Ahead of its 2029 user launch, the Oak Ridge Leadership Computing Facility will select projects for its Center for Accelerated Application Readiness program to tune simulation, data-intensive and machine learning applications for the new system. The lab plans to release a call for participation soon.
HPE's Cray supercomputing storage portfolio includes E2000 and K3000. Source: HPE
Built on HPE’s new Cray GX5000 architecture, Discovery will use AMD’s upcoming sixth-generation EPYC “Venice” CPUs and Instinct MI430X GPUs, which offer substantially larger HBM4 memory (supporting 432 GB) and memory bandwidth (19.6 terabytes per second) than today’s systems.
For storage, Discovery leverages HPE's all-flash K3000, the first factory-built platform with Distributed Asynchronous Object Storage (DAOS) and integrated open-source software. HPE claims K3000 adds a 300% increase in Discovery's per-rack input/output operations per second, relative to Frontier. K3000 complements Discovery’s existing Lustre-based E2000 storage, giving the system both high-performance object storage and traditional parallel file system capabilities. Both products are manufactured in HPE's supercomputing factories in Wisconsin and the Czech Republic.
Discovery’s “Bandwidth Everywhere” design boosts memory capacity and increases both node-level and global network bandwidth, addressing limitations in earlier exascale setups. The DOE expects its performance will outpace Frontier, the world’s second-largest supercomputer and first machine to break the exaflop barrier when it launched in 2022, becoming the fastest system at that time with over 1 quintillion calculations per second. Discovery preserves the programming environment introduced with Frontier, ensuring a smoother transition for applications built for that system. It also delivers far more output for roughly the same power costs.
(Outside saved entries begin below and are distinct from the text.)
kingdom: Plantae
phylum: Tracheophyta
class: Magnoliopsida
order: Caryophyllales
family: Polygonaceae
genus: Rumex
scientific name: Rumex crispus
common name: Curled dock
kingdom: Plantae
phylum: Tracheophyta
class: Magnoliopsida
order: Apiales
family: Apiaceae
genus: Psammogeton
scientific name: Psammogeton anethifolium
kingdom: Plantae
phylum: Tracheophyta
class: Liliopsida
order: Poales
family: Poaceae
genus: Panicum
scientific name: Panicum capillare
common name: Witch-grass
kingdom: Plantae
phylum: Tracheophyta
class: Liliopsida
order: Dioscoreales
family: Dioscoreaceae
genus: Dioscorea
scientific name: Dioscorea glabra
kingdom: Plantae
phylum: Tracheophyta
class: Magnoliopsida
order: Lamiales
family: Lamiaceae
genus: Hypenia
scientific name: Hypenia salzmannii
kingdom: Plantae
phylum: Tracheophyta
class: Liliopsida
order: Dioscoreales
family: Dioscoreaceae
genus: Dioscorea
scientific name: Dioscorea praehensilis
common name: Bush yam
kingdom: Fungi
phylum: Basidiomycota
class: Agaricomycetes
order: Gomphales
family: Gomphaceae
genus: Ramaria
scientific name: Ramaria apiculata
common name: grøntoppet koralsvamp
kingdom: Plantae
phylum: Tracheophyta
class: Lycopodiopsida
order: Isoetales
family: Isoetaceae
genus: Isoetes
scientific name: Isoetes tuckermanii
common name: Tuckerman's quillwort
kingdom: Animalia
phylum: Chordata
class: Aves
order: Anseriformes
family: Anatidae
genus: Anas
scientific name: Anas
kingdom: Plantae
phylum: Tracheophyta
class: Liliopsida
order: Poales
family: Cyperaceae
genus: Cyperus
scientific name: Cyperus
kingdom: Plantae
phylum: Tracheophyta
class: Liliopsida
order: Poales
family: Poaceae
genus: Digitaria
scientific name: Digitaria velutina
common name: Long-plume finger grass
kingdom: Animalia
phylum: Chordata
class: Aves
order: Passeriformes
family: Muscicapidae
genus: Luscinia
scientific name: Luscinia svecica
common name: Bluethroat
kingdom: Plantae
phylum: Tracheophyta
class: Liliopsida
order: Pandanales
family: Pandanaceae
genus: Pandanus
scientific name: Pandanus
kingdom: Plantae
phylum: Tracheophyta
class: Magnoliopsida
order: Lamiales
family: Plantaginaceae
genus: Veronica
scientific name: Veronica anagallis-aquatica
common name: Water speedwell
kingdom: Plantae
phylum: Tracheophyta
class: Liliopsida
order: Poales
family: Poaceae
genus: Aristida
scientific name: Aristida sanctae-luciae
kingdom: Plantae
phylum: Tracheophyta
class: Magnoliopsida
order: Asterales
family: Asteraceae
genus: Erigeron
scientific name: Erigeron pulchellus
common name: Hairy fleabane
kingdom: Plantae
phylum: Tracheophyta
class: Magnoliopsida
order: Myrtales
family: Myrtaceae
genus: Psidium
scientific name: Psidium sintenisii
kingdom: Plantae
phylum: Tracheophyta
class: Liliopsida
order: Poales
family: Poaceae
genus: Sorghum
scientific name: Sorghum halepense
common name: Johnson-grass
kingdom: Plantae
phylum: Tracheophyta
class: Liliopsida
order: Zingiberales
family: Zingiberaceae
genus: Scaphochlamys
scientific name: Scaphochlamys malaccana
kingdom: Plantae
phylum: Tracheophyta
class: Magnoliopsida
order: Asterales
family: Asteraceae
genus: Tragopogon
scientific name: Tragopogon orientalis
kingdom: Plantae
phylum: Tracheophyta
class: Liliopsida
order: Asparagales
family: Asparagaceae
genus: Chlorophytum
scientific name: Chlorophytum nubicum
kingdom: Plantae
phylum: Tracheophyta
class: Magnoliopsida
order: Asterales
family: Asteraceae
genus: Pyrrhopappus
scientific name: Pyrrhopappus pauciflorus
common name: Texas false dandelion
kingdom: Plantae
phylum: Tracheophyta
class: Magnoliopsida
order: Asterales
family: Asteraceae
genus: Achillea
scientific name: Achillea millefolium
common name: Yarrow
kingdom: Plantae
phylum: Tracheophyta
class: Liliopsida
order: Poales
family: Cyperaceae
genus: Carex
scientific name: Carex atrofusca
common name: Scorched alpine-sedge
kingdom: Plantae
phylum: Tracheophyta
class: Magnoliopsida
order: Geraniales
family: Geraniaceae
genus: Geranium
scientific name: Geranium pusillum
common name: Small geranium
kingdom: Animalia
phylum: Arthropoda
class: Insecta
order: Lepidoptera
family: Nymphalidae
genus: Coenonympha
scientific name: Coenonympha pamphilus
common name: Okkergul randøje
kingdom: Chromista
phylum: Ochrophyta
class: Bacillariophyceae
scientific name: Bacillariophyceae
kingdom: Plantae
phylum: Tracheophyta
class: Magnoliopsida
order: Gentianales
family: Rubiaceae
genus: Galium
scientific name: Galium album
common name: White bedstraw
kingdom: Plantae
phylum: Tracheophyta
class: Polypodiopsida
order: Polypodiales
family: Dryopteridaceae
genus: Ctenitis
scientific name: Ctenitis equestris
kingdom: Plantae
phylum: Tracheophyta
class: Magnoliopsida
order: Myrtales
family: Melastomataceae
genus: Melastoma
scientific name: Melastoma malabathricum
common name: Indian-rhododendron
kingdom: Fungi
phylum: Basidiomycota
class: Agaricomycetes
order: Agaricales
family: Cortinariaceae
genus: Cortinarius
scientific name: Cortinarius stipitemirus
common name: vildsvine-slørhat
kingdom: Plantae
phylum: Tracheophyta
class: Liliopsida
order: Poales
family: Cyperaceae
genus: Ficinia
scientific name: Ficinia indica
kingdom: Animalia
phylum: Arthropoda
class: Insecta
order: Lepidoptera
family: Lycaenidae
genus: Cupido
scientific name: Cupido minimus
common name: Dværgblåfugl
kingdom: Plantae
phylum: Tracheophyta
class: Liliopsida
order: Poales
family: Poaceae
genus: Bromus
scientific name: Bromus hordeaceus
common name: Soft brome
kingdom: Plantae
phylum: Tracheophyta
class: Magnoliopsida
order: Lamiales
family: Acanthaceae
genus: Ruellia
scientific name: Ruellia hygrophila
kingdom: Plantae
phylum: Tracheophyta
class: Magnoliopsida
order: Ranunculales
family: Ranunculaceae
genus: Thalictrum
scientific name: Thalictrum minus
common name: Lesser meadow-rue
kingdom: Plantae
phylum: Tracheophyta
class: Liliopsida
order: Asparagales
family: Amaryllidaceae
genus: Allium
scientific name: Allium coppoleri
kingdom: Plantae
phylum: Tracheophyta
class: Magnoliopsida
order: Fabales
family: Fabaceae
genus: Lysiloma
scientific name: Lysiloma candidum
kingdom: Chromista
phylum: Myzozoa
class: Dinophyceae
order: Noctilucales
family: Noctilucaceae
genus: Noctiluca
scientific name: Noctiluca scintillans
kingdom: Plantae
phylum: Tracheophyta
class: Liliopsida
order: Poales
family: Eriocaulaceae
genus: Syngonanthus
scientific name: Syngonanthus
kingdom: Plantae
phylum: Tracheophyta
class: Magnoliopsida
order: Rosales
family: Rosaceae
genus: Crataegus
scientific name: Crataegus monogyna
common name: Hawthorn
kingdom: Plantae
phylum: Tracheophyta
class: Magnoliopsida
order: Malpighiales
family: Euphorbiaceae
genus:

Beyond Discovery, HPE is providing systems to other DOE labs as well, including two newly announced NVIDIA-based supercomputers at Los Alamos National Laboratory in New Mexico.
What's next?
Lux and Discovery consolidate much of the DOE’s scientific computing strategy at Oak Ridge, positioning the lab as the primary testbed for AI-based research across energy, materials and national security domains. ORNL has already helped deliver several major flagship supercomputers in two decades, with its last four holding the title of the world’s fastest when they were introduced. These two additions will expand the bandwidth, memory capacity and architectural flexibility needed for ORNL’s most demanding scientific workloads.